ISLAMABAD (AP) — A DNA test has confirmed that Afghan Taliban leader Mullah Akhtar Mansour was killed in a U.S. drone strike, Pakistan’s interior ministry said Sunday, as the family of a driver killed in the strike sought legal action.
A DNA sample from one of the men killed in the U.S. drone attack was successfully matched with a close relative of Mansour, the interior ministry statement said.
American and Afghan officials had already confirmed Mansour’s death, but Islamabad had declined to do so before the DNA test results.
Mansour had entered Pakistan from Iran using a false name and fake Pakistani identity documents on May 21, when his car was hit by the U.S. missile.

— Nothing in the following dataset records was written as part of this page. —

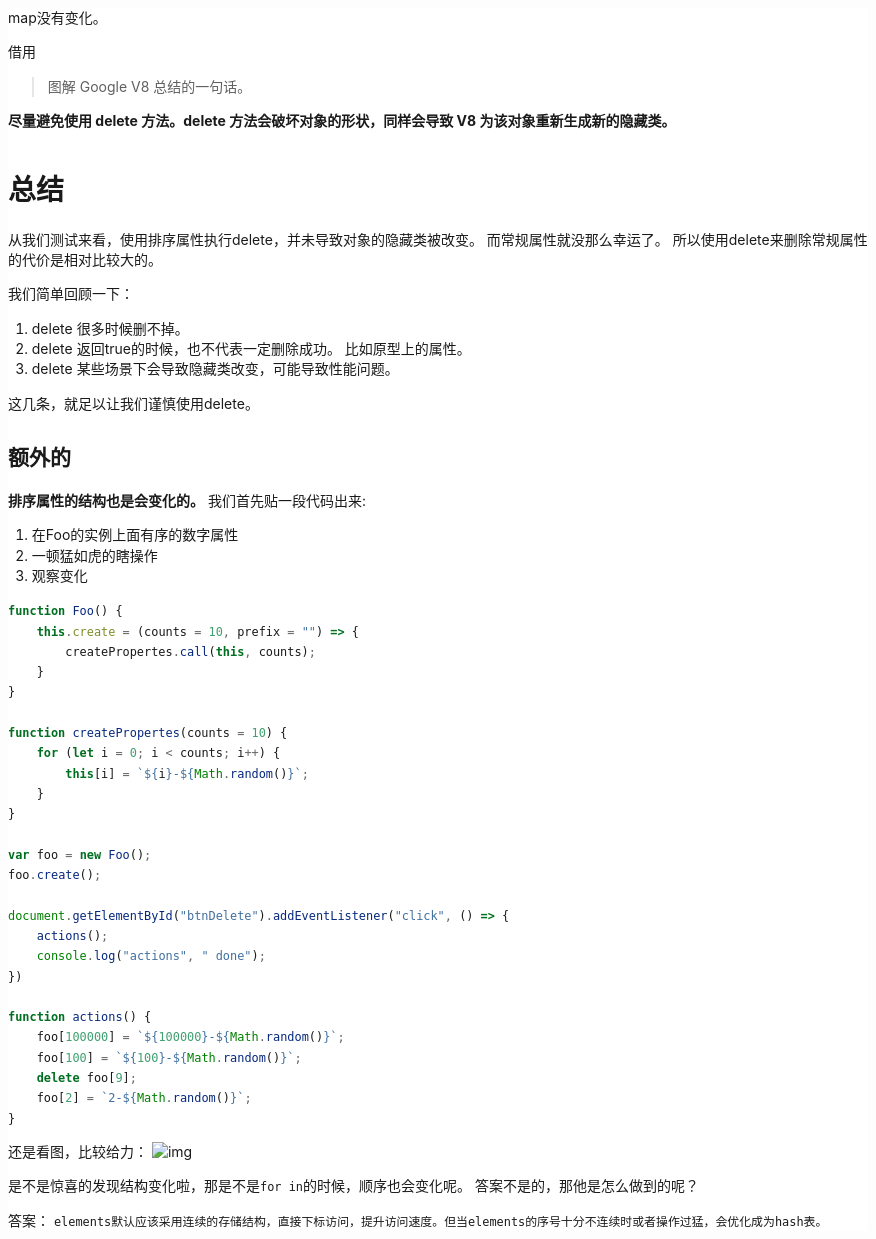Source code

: map没有变化。

借用

> 图解 Google V8 总结的一句话。

**尽量避免使用 delete 方法。delete 方法会破坏对象的形状，同样会导致 V8 为该对象重新生成新的隐藏类。**



# 总结

从我们测试来看，使用排序属性执行delete，并未导致对象的隐藏类被改变。 而常规属性就没那么幸运了。 所以使用delete来删除常规属性的代价是相对比较大的。

我们简单回顾一下：

1. delete 很多时候删不掉。
2. delete 返回true的时候，也不代表一定删除成功。 比如原型上的属性。
3. delete 某些场景下会导致隐藏类改变，可能导致性能问题。

这几条，就足以让我们谨慎使用delete。



## 额外的

**排序属性的结构也是会变化的。** 我们首先贴一段代码出来:

1. 在Foo的实例上面有序的数字属性
2. 一顿猛如虎的瞎操作
3. 观察变化

```js
function Foo() {
    this.create = (counts = 10, prefix = "") => {
        createPropertes.call(this, counts);
    }
}

function createPropertes(counts = 10) {
    for (let i = 0; i < counts; i++) {
        this[i] = `${i}-${Math.random()}`;
    }
}

var foo = new Foo();
foo.create();

document.getElementById("btnDelete").addEventListener("click", () => {
    actions();
    console.log("actions", " done");
})

function actions() {
    foo[100000] = `${100000}-${Math.random()}`;
    foo[100] = `${100}-${Math.random()}`;
    delete foo[9];
    foo[2] = `2-${Math.random()}`;
}
```

还是看图，比较给力： ![img](https://p3-juejin.byteimg.com/tos-cn-i-k3u1fbpfcp/a2c481a8e08b4a5c91b76b16cae854ef~tplv-k3u1fbpfcp-zoom-1.image)

是不是惊喜的发现结构变化啦，那是不是`for in`的时候，顺序也会变化呢。 答案不是的，那他是怎么做到的呢？

答案： `elements默认应该采用连续的存储结构，直接下标访问，提升访问速度。但当elements的序号十分不连续时或者操作过猛，会优化成为hash表。`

On Sunday, the family of his driver — identified as Mohammed Azam — filed a police case against unknown U.S. officials, seeking to press murder charges against them, police officer Abdul Wakil Mengal said.
The family maintains Azam’s innocence, and describes him as the sole breadwinner and a father of four. They say they want justice.
The identity of the U.S. officials involved in the drone strike is unknown, and it was unclear if the charges will relate to those who ordered the attack or the U.S. servicemen who carried it out.
Azam’s family may be seeking a trial in absentia and a symbolic victory or they may attempt to push for compensation.
Earlier this week, the Afghan Taliban unanimously selected Mullah Haibatullah Akhundzada as their new head.
Associated Press writer Abdul Sattar in Quetta, Pakistan contributed to this report.